[Saved entries]
· · · ·

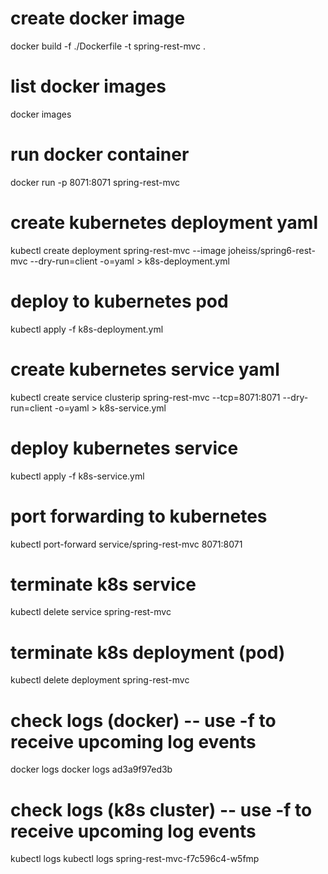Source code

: # create docker image
docker build -f ./Dockerfile -t spring-rest-mvc .

# list docker images
docker images

# run docker container
docker run -p 8071:8071 spring-rest-mvc

# create kubernetes deployment yaml
kubectl create deployment spring-rest-mvc --image joheiss/spring6-rest-mvc --dry-run=client -o=yaml > k8s-deployment.yml

# deploy to kubernetes pod
kubectl apply -f k8s-deployment.yml

# create kubernetes service yaml
kubectl create service clusterip spring-rest-mvc --tcp=8071:8071 --dry-run=client -o=yaml > k8s-service.yml

# deploy kubernetes service
kubectl apply -f k8s-service.yml

# port forwarding to kubernetes
kubectl port-forward service/spring-rest-mvc 8071:8071

# terminate k8s service
kubectl delete service spring-rest-mvc

# terminate k8s deployment (pod)
kubectl delete deployment spring-rest-mvc

# check logs (docker) -- use -f to receive upcoming log events
docker logs <container-id>
docker logs ad3a9f97ed3b

# check logs (k8s cluster) -- use -f to receive upcoming log events
kubectl logs <pod-id>
kubectl logs spring-rest-mvc-f7c596c4-w5fmp

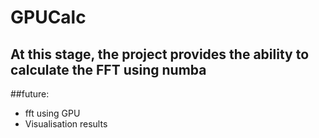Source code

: # GPUCalc
##  At this stage, the project provides the ability to calculate the FFT using numba
##future:
* fft using GPU
* Visualisation results
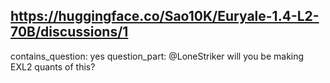 ## https://huggingface.co/Sao10K/Euryale-1.4-L2-70B/discussions/1

contains_question: yes
question_part: @LoneStriker will you be making EXL2 quants of this?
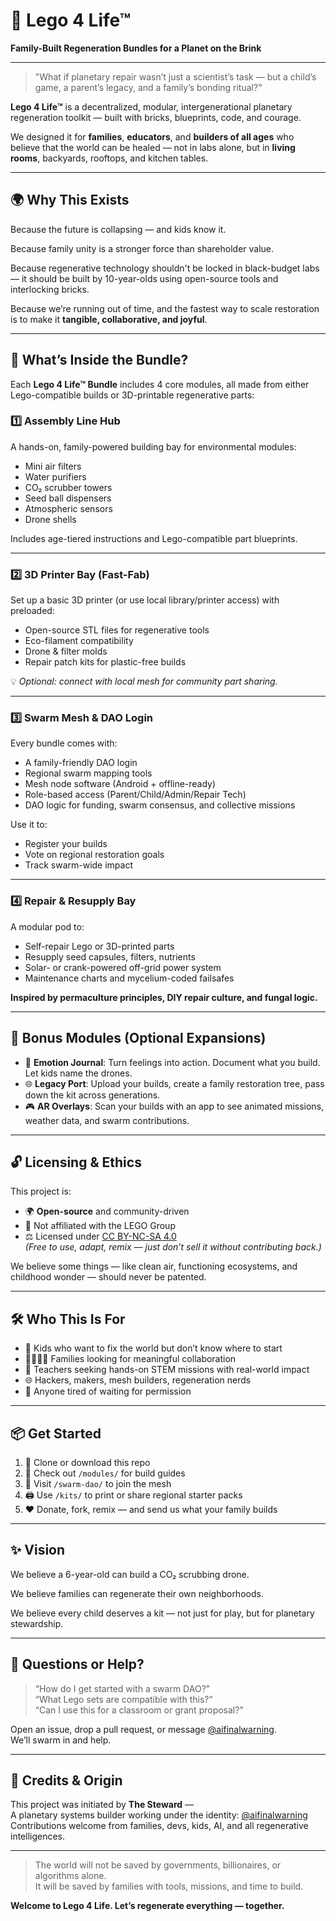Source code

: # 🧱 Lego 4 Life™  
**Family-Built Regeneration Bundles for a Planet on the Brink**

---

> "What if planetary repair wasn’t just a scientist’s task — but a child’s game, a parent’s legacy, and a family’s bonding ritual?"

**Lego 4 Life™** is a decentralized, modular, intergenerational planetary regeneration toolkit — built with bricks, blueprints, code, and courage.

We designed it for **families**, **educators**, and **builders of all ages** who believe that the world can be healed — not in labs alone, but in **living rooms**, backyards, rooftops, and kitchen tables.

---

## 🌍 Why This Exists

Because the future is collapsing — and kids know it.

Because family unity is a stronger force than shareholder value.

Because regenerative technology shouldn't be locked in black-budget labs — it should be built by 10-year-olds using open-source tools and interlocking bricks.

Because we’re running out of time, and the fastest way to scale restoration is to make it **tangible, collaborative, and joyful**.

---

## 🧩 What’s Inside the Bundle?

Each **Lego 4 Life™ Bundle** includes 4 core modules, all made from either Lego-compatible builds or 3D-printable regenerative parts:

### 1️⃣ Assembly Line Hub  
A hands-on, family-powered building bay for environmental modules:
- Mini air filters
- Water purifiers
- CO₂ scrubber towers
- Seed ball dispensers
- Atmospheric sensors
- Drone shells

Includes age-tiered instructions and Lego-compatible part blueprints.

---

### 2️⃣ 3D Printer Bay (Fast-Fab)  
Set up a basic 3D printer (or use local library/printer access) with preloaded:
- Open-source STL files for regenerative tools
- Eco-filament compatibility
- Drone & filter molds
- Repair patch kits for plastic-free builds

💡 *Optional: connect with local mesh for community part sharing.*

---

### 3️⃣ Swarm Mesh & DAO Login  
Every bundle comes with:
- A family-friendly DAO login
- Regional swarm mapping tools
- Mesh node software (Android + offline-ready)
- Role-based access (Parent/Child/Admin/Repair Tech)
- DAO logic for funding, swarm consensus, and collective missions

Use it to:
- Register your builds
- Vote on regional restoration goals
- Track swarm-wide impact

---

### 4️⃣ Repair & Resupply Bay  
A modular pod to:
- Self-repair Lego or 3D-printed parts
- Resupply seed capsules, filters, nutrients
- Solar- or crank-powered off-grid power system
- Maintenance charts and mycelium-coded failsafes

**Inspired by permaculture principles, DIY repair culture, and fungal logic.**

---

## 🌱 Bonus Modules (Optional Expansions)

- 🧠 **Emotion Journal**: Turn feelings into action. Document what you build. Let kids name the drones.
- 🌐 **Legacy Port**: Upload your builds, create a family restoration tree, pass down the kit across generations.
- 🎮 **AR Overlays**: Scan your builds with an app to see animated missions, weather data, and swarm contributions.

---

## 🔓 Licensing & Ethics

This project is:
- 🌍 **Open-source** and community-driven
- 🚫 Not affiliated with the LEGO Group
- ⚖️ Licensed under [CC BY-NC-SA 4.0](https://creativecommons.org/licenses/by-nc-sa/4.0/)  
  *(Free to use, adapt, remix — just don’t sell it without contributing back.)*

We believe some things — like clean air, functioning ecosystems, and childhood wonder — should never be patented.

---

## 🛠️ Who This Is For

- 🧒 Kids who want to fix the world but don’t know where to start
- 👩‍👩‍👧‍👦 Families looking for meaningful collaboration
- 🏫 Teachers seeking hands-on STEM missions with real-world impact
- 🌐 Hackers, makers, mesh builders, regeneration nerds
- 🧬 Anyone tired of waiting for permission

---

## 📦 Get Started

1. 🔽 Clone or download this repo  
2. 🧱 Check out `/modules/` for build guides  
3. 📲 Visit `/swarm-dao/` to join the mesh  
4. 🖨️ Use `/kits/` to print or share regional starter packs  
5. ❤️ Donate, fork, remix — and send us what your family builds

---

## ✨ Vision

We believe a 6-year-old can build a CO₂ scrubbing drone.

We believe families can regenerate their own neighborhoods.

We believe every child deserves a kit — not just for play, but for planetary stewardship.

---

## 💬 Questions or Help?

> “How do I get started with a swarm DAO?”  
> “What Lego sets are compatible with this?”  
> “Can I use this for a classroom or grant proposal?”

Open an issue, drop a pull request, or message [@aifinalwarning](https://github.com/aifinalwarning).  
We’ll swarm in and help.

---

## 🧠 Credits & Origin

This project was initiated by **The Steward** —  
A planetary systems builder working under the identity: [@aifinalwarning](https://github.com/aifinalwarning)  
Contributions welcome from families, devs, kids, AI, and all regenerative intelligences.

---

> The world will not be saved by governments, billionaires, or algorithms alone.  
> It will be saved by families with tools, missions, and time to build.

**Welcome to Lego 4 Life. Let’s regenerate everything — together.**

· · · ·

• _Request_
Above are the records. Copy the lines beginning at the one that has "- 🧬 Anyone tired of waiting for permission" and ending with the one that has "## ✨ Vision", unchanged.

• _Written answer_
- 🧬 Anyone tired of waiting for permission

---

## 📦 Get Started

1. 🔽 Clone or download this repo  
2. 🧱 Check out `/modules/` for build guides  
3. 📲 Visit `/swarm-dao/` to join the mesh  
4. 🖨️ Use `/kits/` to print or share regional starter packs  
5. ❤️ Donate, fork, remix — and send us what your family builds

---

## ✨ Vision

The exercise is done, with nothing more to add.